Assignment:
Each line from the first entry to the line with "- white scalloped", both included, is to be returned unchanged, with any pictures dropped.

Information provided:
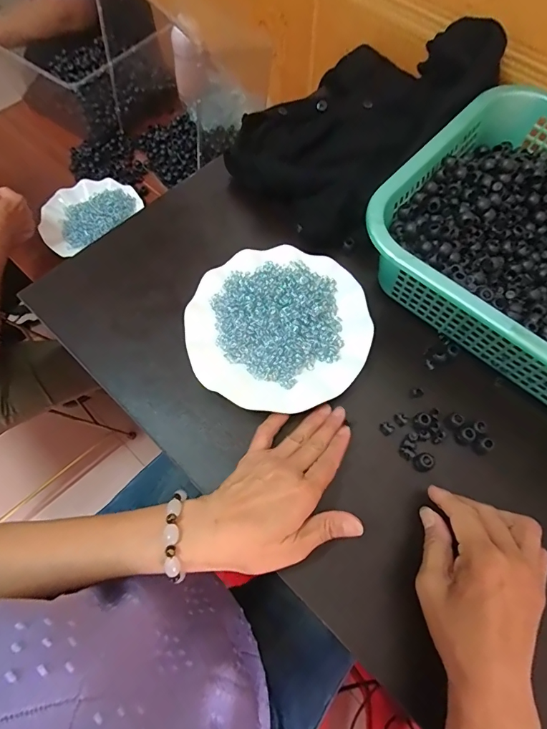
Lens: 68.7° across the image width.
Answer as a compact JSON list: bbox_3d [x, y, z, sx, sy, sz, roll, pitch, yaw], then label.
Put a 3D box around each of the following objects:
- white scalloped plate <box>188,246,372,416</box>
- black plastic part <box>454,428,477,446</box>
[{"bbox_3d":[0.005,-0.040,0.411,0.178,0.017,0.176,0,66,0],"label":"white scalloped plate"},{"bbox_3d":[0.185,0.069,0.384,0.014,0.013,0.014,-23,69,-10],"label":"black plastic part"}]

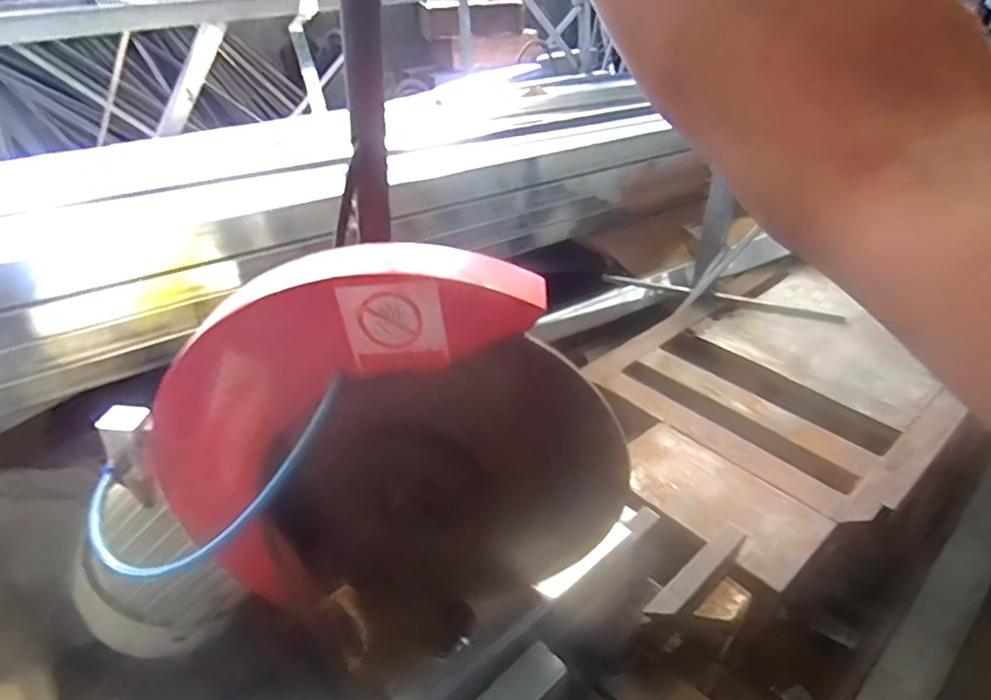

Task solution:
Lens: 68.7° across the image width.
Answer as a compact JSON list: bbox_3d [x, y, z, sx, sy, sz, roll, pitch, yaw], then label.
Put a 3D box around each of the following objects:
- white scalloped plate <box>188,246,372,416</box>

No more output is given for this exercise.